As late as the 17th century Spain and the Netherlands, for example, seemed more important than England. I’m not even talking about France, Germany or Italy.
Well, in an alternative history where Dutch became the world’s lingua franca by the 20th century, lots of Dutch writers most of us have never heard of would have been retroactively promoted to the status of global classics.
I think that’s what happened to English lit. That’s why English tops the lists in this thread. In the 18th and 19th centuries everyone in Europe looked up to French literature. It was kind of the model. Before that everyone read the Greek and Latin classics.
A list of what’s considered important now is very different from a list of what was considered important in every one of the periods covered. Very different from a list of what was considered important on average, over the entire period.
"The appearance in 1669 of the first literary society (dichtgenootschap) was an omen of a decline in Dutch literature lasting through the 18th century. Material well-being sapped the vitality of the nation. Even the talented poet Hubert Poot suffered from the delusion of his day that rococo flourish and prescribed form were the criteria of poetry. Prose, too, consisted almost exclusively of translations and bombastic disquisitions."

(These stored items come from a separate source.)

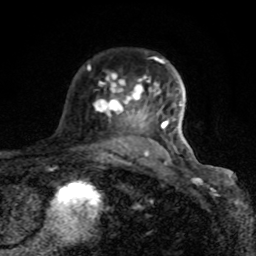
Breast MRI (dynamic contrast-enhanced), one axial slice; cropped to one breast; dynamic contrast-enhanced series, time point 2 of 8 at this slice position (early post-contrast); 1.5 T; TE 4.2 ms, TR 7 ms; 2 mm slice thickness; 256 × 256 image matrix. Female patient.
Outlined on this slice (semi-automatically segmented with operator editing):
- enhancing-tissue mask used for the functional tumour volume (all voxels passing the contrast-enhancement thresholds inside the analysis volume; usually the tumour): bounding box [x1, y1, x2, y2] px = [87, 56, 181, 165]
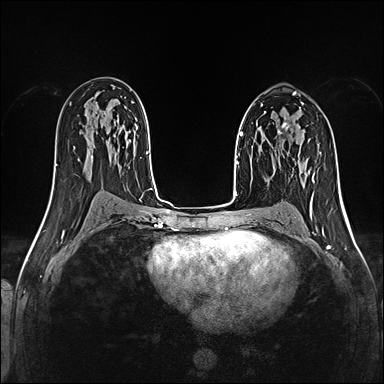
Breast MRI (dynamic contrast-enhanced), one axial slice. Slice 77 of 160 in the series (ordered by position). Dynamic contrast-enhanced series, time point 2 of 5 at this slice position (early post-contrast). 1.5 T. TE 2.4 ms, TR 5.2 ms. 1 mm slice thickness. 384 × 384 image matrix, field of view 300 × 300 mm. Female patient.
Structures marked on this image (semi-automatic segmentation, software-assisted and operator-edited):
- enhancing-tissue mask used for the functional tumour volume (all voxels passing the contrast-enhancement thresholds inside the analysis volume; usually the tumour): bounding box (x1, y1, x2, y2) in pixels: (274, 122, 289, 152)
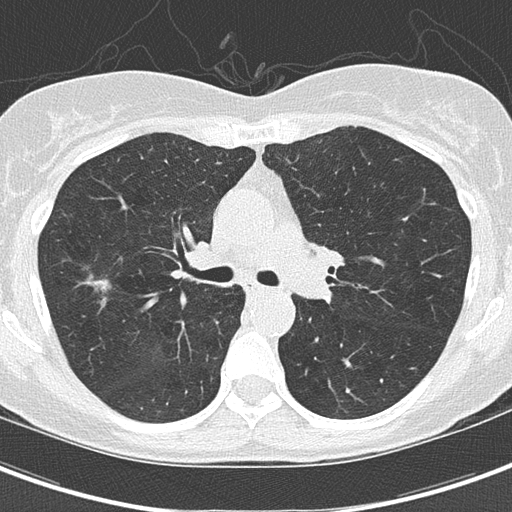
Low-dose screening chest CT, axial slice. Third screening round (two years after baseline). Lung window (W 1500 / L -600 HU). 120 kVp. Female, age 59 years at enrolment. Current smoker at enrolment.
Expert reader's lesion annotation, bounding box [x1, y1, x2, y2] px = [71, 261, 130, 315]. Reader record for this screening exam (exam-level; its link to the box is not recorded): non-calcified nodule or mass ≥4 mm, right upper lobe, 10 × 8 mm, poorly defined margins, ground glass attenuation, pre-existing on the prior screen: yes; interval growth: yes. Participant outcome: lung cancer diagnosed 63 days after this screen — bronchiolo-alveolar adenocarcinoma, NOS, right upper lobe, well differentiated (G1), stage IA (AJCC 6th edition), 4 mm at pathology.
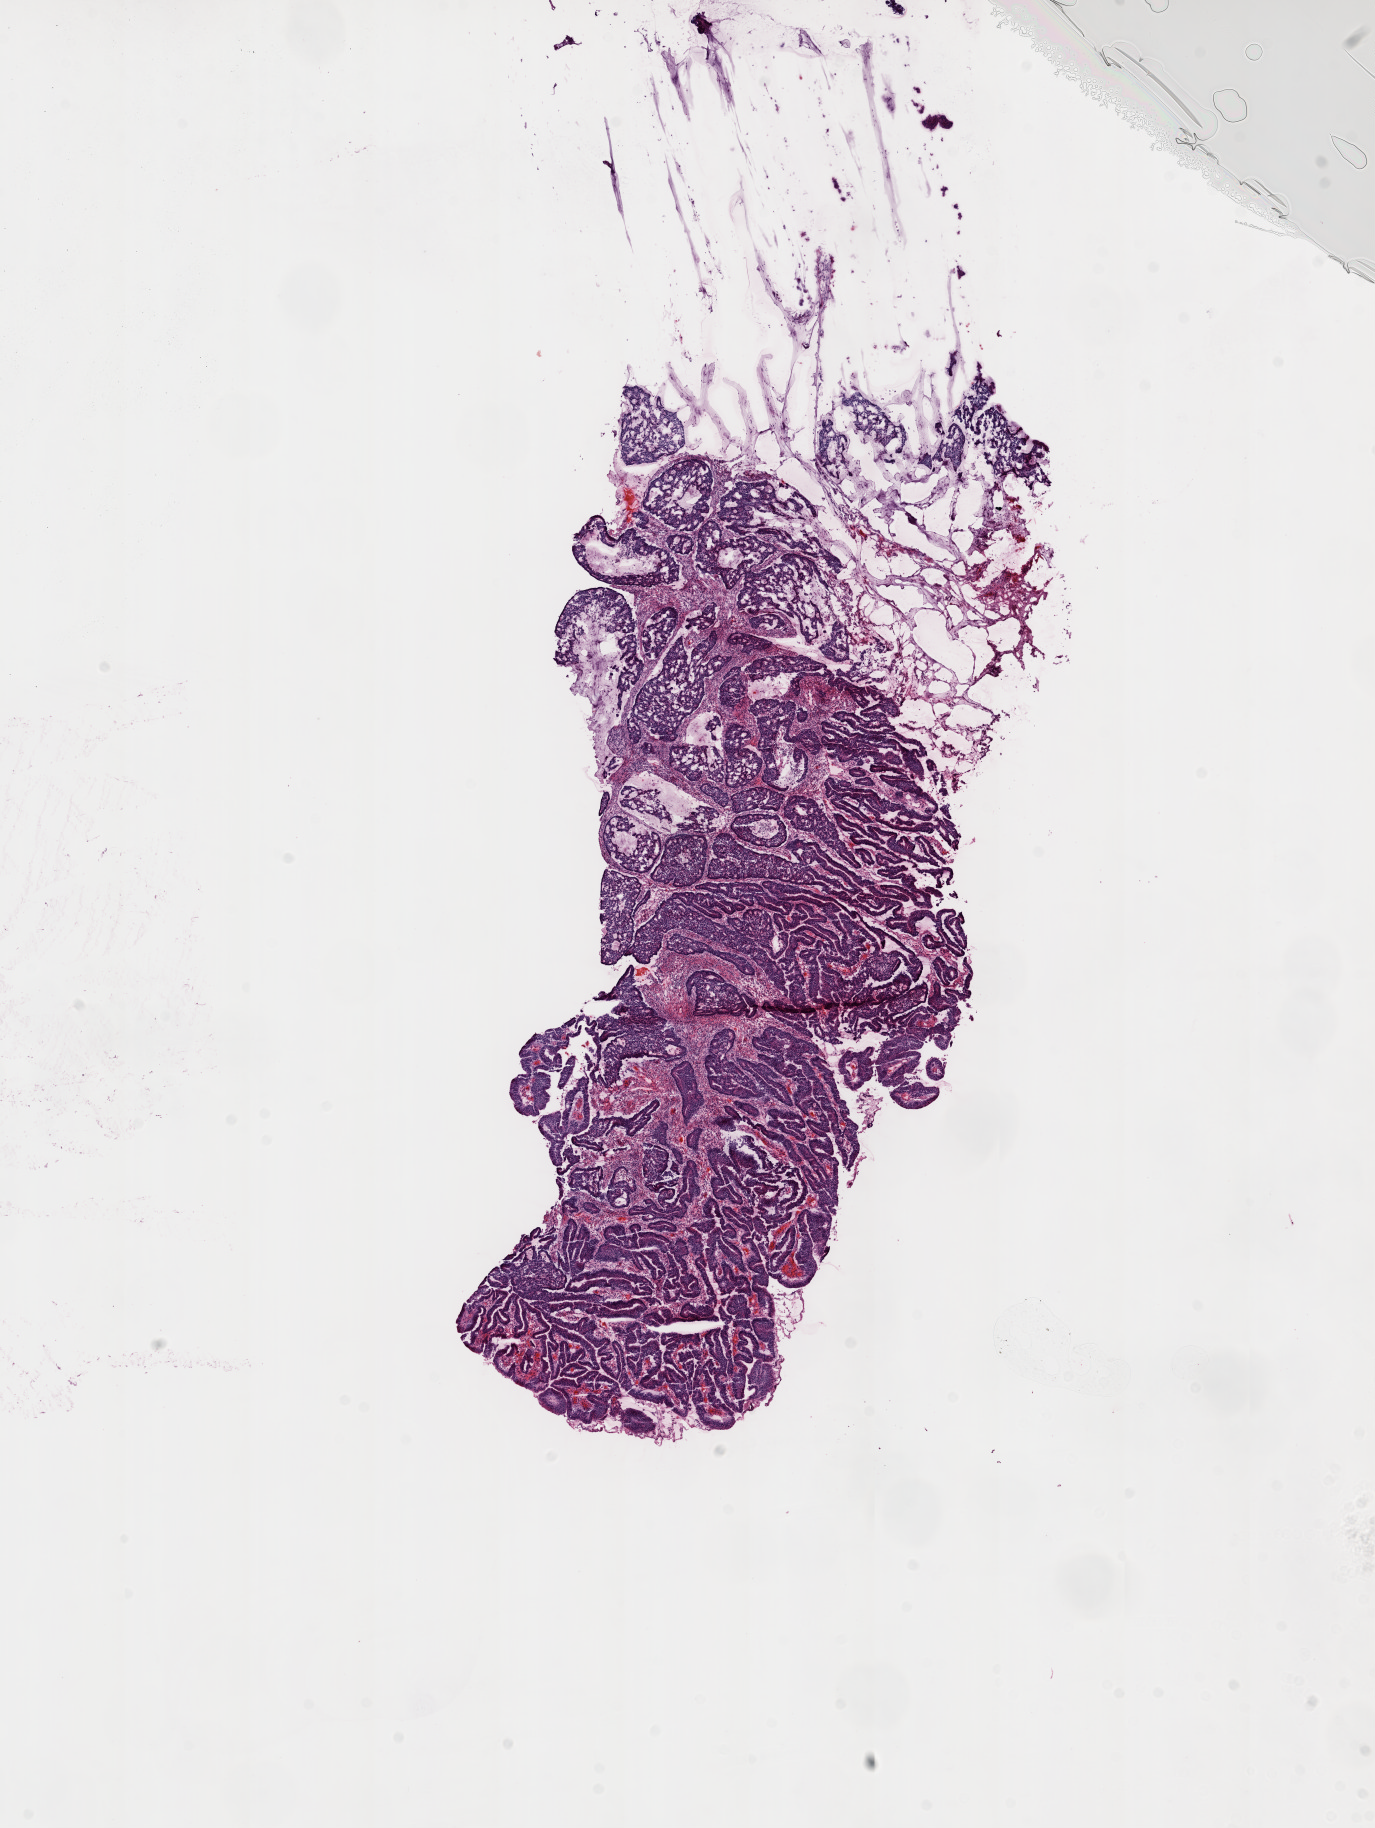
Whole-slide histology image, H&E-stained — low-resolution overview of the scanned area, about 11.0 x 14.7 mm, frozen section, colon, primary tumour sample. Patient: female, age at initial diagnosis 48 years. Pathologist review of this section (percent, as recorded): tumour cells 60%, tumour nuclei 65%, normal cells 20%, stromal cells 10%, necrosis 10%.
- lymph nodes positive (case pathology): 5 of 31 examined
- pathologic diagnosis: Mucinous adenocarcinoma
- AJCC pathologic stage: IIIC (6th edition)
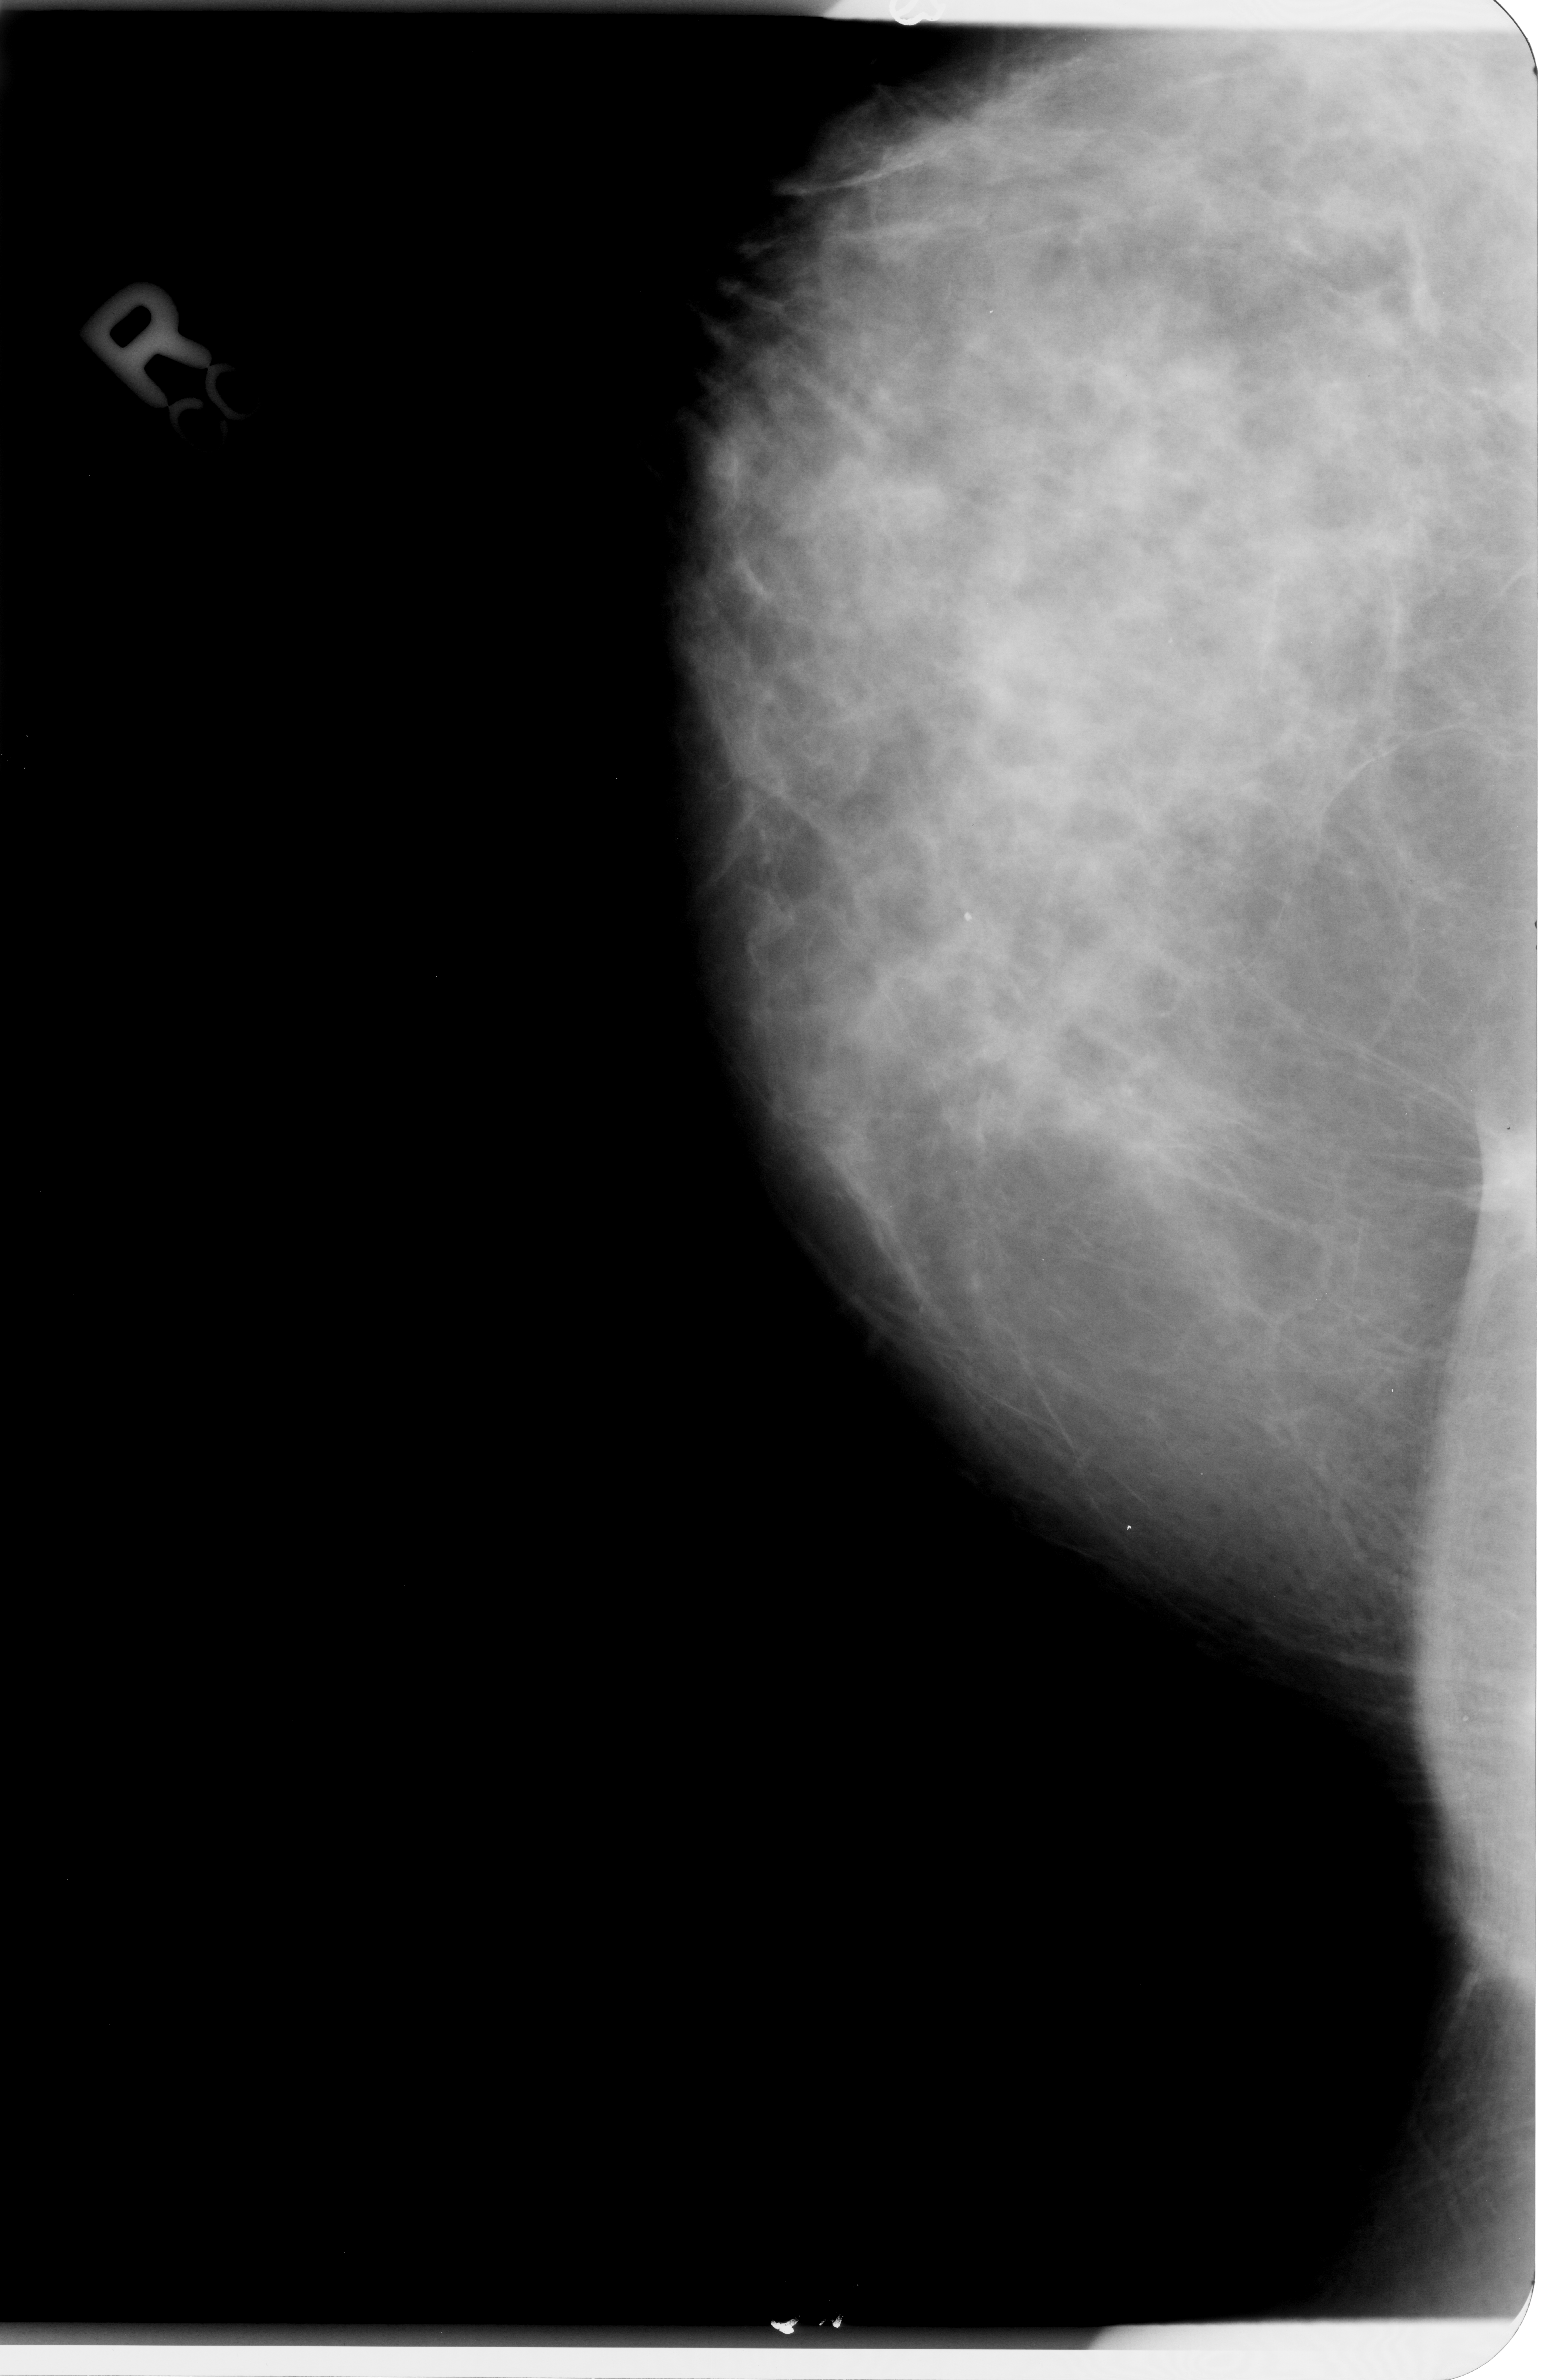
Digitized screen-film mammogram; right breast; craniocaudal (CC) view; breast composition: heterogeneously dense (BI-RADS density category 3 of 4).
- Mass, shape irregular, margins spiculated; BI-RADS assessment category 4; pathology result (as recorded, not read from the image): malignant.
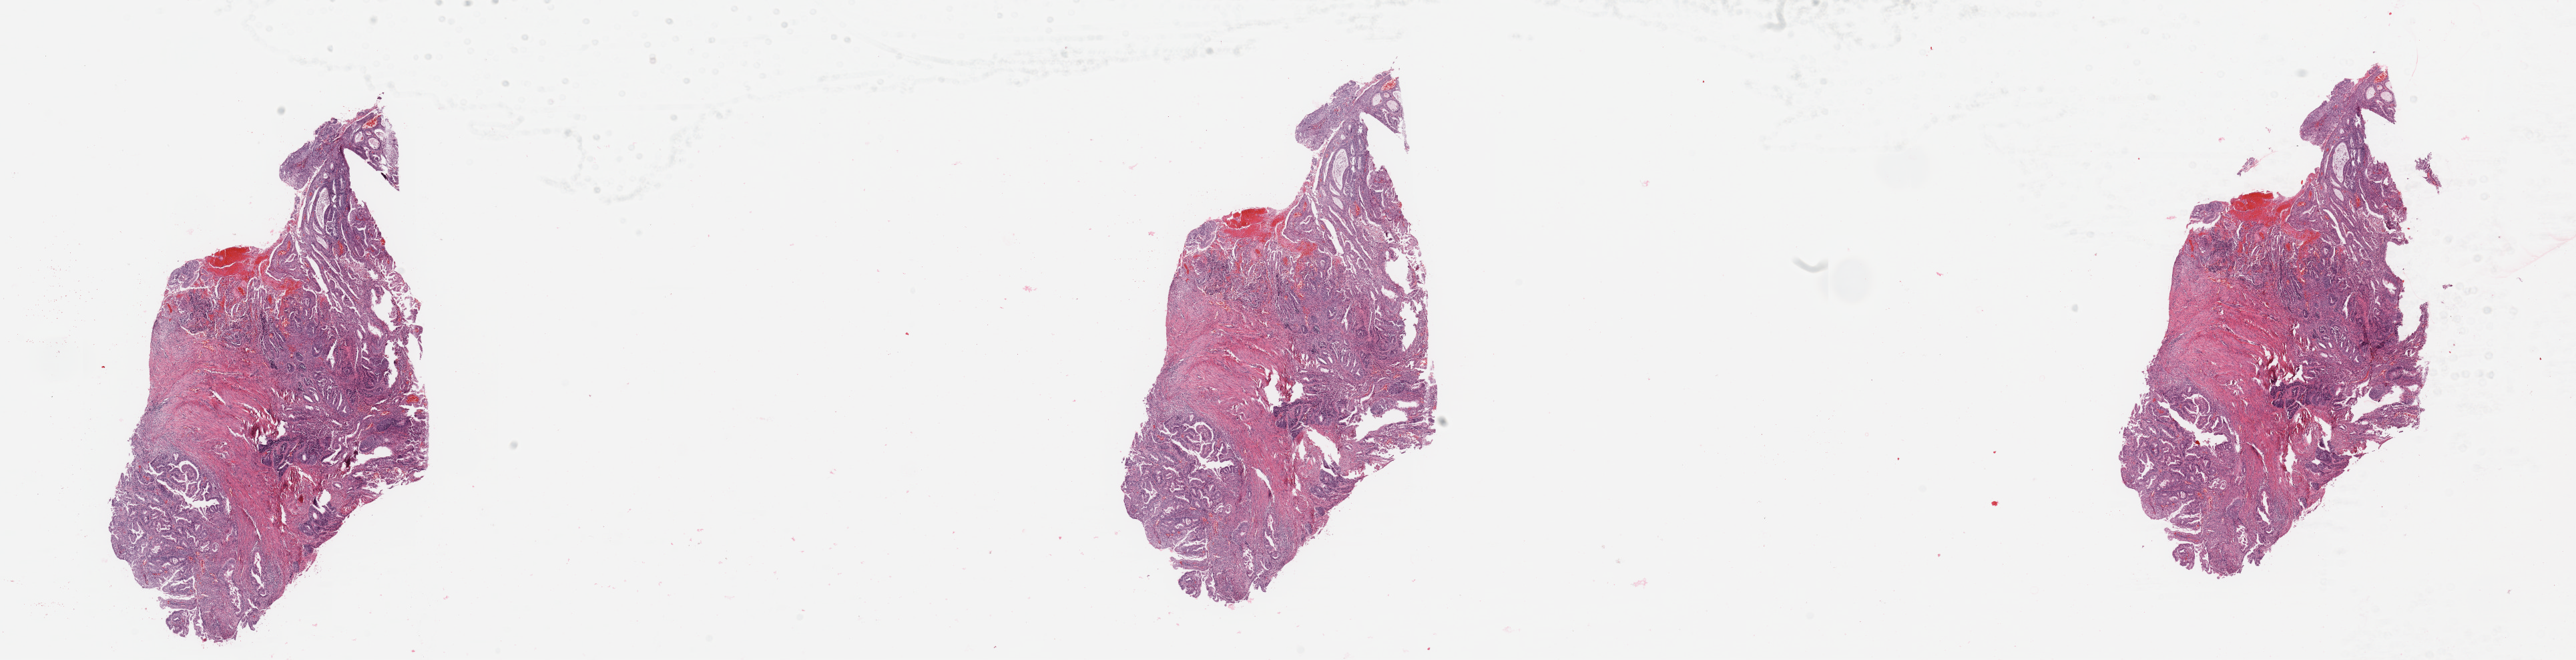
Digitized H&E tissue section (whole slide), low-resolution overview of the scanned area, about 30.5 x 7.8 mm (acquisition: 20x scan). Tumour tissue sample, uterus. Patient: female, age 74 years. Histologic grade: G2 (moderately differentiated).
Histologic diagnosis: Endometrioid adenocarcinoma, NOS. AJCC pathologic stage: IIIC1.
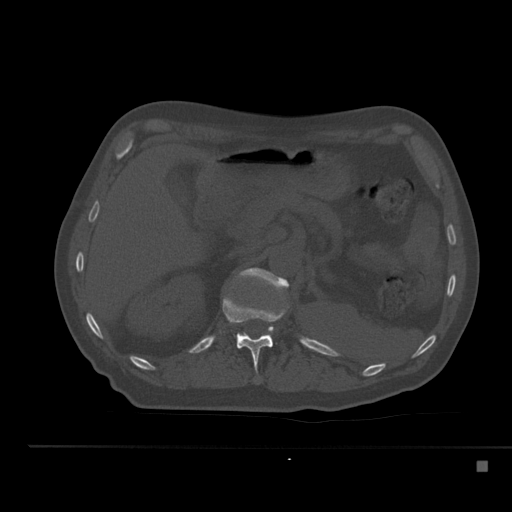
CT including the spine, one axial slice. Position 224 of 517 along the scan axis. Reconstruction kernel Br40s. 120 kVp. Bone window (W 1800 / L 400 HU). 1.5 mm slice thickness. 512 × 512 image matrix. Patient: male, 70 years. From the clinical record (not read from this slice): primary cancer: renal; vertebrae with lytic lesions (as recorded): T4, T6, T10, T12, L3, L4, L5.
Outlined on this slice (semi-automatically segmented with operator editing):
- L1 vertebra: bounding box [x1, y1, x2, y2] px = [238, 268, 289, 333]
- T12 vertebra: [222, 296, 288, 371]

https://www.britannica.com/art/Dutch-literature
"Jonathan Swift has had a profound impact on almost all the national literatures of Continental Europe."
The Reception of Jonathan Swift in Europe
"English authors such as Daniel Defoe, James Thomson, Edward Young, and especially Samuel Richardson influenced French writers, who carved plots from ..."
Encyclopedia of the Romantic Era, 1760-1850, Volume 2
"Reputation of Clarissa
On the Continent, Clarissa was widely read and influential; two generations of European writers imitated him. Diderot not only admired Richardson in Eloge de Richardson(1762) but even judged friends using Clarissa as his yardstick. For Rousseau, "no one, in any language, has ever written a novel that equals or even approaches Clarissa"; his Julie, ou la Nouvelle Heloise (1761), one of the most important French novels of the eighteenth century, showed Richardson's influence. That influence also extended to Germany, most notably in Lessing's plays and Goethe's novels."